In one of the poems, the character says, “I couldn’t stand being sorry and colored at the same time.” How do we get to this place where sorry is no longer the path I travel, or the excuse I accept? By taking back the responsibility for and the authority over my life.

I love the attitude of the song that closed out the movie. I thought I had heard it before and I had, back in the day. The song is by Nina Simone and the verses point to people we know, even if the names are different, our collective history and experience. I especially loved the way Ledisi sang that last verse about the woman Peaches. I decided I am Peaches and though that is not my usual persona, there is a Peaches screaming to get out, to assert herself in her own conversation and get used to the sound of her own voice.

Here is how I see the Peaches that is me:  I am in a long, sleek, sheathe of a dress with a deep V in the back; my blue black hair is slicked back into a tight chignon, my lips, painted blood red, match the five inch heels I wear. I stand in front of an open window, surrounded by a smokey gray haze, in my third floor apartment and I look out into a dark night rain drenched street dimly lit by a flickering street light. I begin to sing:

“My skin is brown, and my manner is tough; I’ll kill the first mother I see, Cos my life has been too rough; I’m awfully bitter these days, Because my parents were slaves, What do they call me, My name is PEACHES!”

It is time for every woman to name herself. Check out the lyrics of the song and see if you find yourself, see yourself,  in one of those women.

What is the conclusion of the matter? That each woman must take responsibility for her own journey and begin to discover the depth of her own voice….and stop letting people get away with all her stuff!!!

The program was inspiring and revelatory. You should get the podcast as soon as it hits facebook.

ISSUES AFTER DARK: LADIES NIGHT WITH DONNA

Tuesday evenings, 8:00 pm PDT

http://www.RMGradio.org

KDIA 1640 AM or KDIA.com

 

*My Take on Ms. Shange’s  poem:

Somebody almost got away with my stuff! Tried to con me into giving away my confidence. Tried to lure me away from my courage. Somebody almost got away with my stuff! Tried to make me believe in a lie; tried to convince me that pain equated love. Somebody almost got away with my stuff; tried to make me embrace less-than and require nothing more. Did their best to keep me nailed to the floor while they casually walked out the door. Somebody almost got away with all my stuff…ALMOST!
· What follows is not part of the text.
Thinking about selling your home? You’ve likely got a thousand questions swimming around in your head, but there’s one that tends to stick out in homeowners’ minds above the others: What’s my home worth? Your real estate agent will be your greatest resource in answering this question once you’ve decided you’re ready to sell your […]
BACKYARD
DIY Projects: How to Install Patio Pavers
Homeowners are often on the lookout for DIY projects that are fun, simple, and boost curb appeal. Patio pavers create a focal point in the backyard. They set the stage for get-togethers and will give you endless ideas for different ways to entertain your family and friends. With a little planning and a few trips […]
Somebody almost got away with all my stuff. Tried to make my faith faint and hold my hope hostage. Tried to turn my world up-side-down and pull the wool over my eyes. Somebody almost got away with all my stuff. Tried to sneak out with my praise and deflate my worship. Tried to make me believe in smoke and mirrors while selling me a bridge in Brooklyn. Somebody almost got away with all my stuff…ALMOST!

One thought on “Just a Colored Girl

  1. I enjoyed your analysis and I agree it was not so much about the men as to women learning to value themselves. In our society we are taught to care for others, to value others above ourselves, to give without requiring responsibility or honor. From the church house to our own houses. We give honor or credit to men who have not earned it, we esteem them for things we have done and we won’t esteem ourselves for what we have done. We carry resentment, anger, hatred, hurt, and we have not cared for ourselves emotionally, physically, socially, spiritually or mentally. That movie was a reminder that we not what society has said about us or the brunt of what has happened to us. We are each unique and beautiful and some of us are just figuring it out. The door is closing on the ability of others to take advantage of those who now realize their worth. KEEP THE CONVERSATION ALIVE! OUR LEGACY SHOULD BE LOVING OURSLEVES SO THAT WE HAVE LOVE TO PASS ON. THAT MIGHT INVOLVE COUNSELING, DOCTORS PHYSICAL AND OTHER WISE, SPIRITUAL AWARENESS….IT MIGHT REQUIRE CLOSING THE DOOR TO THE NEGATIVE PEOPLE AND INFLUENCES WE HAVE GROWN ACCUSTOMED TO. WOW!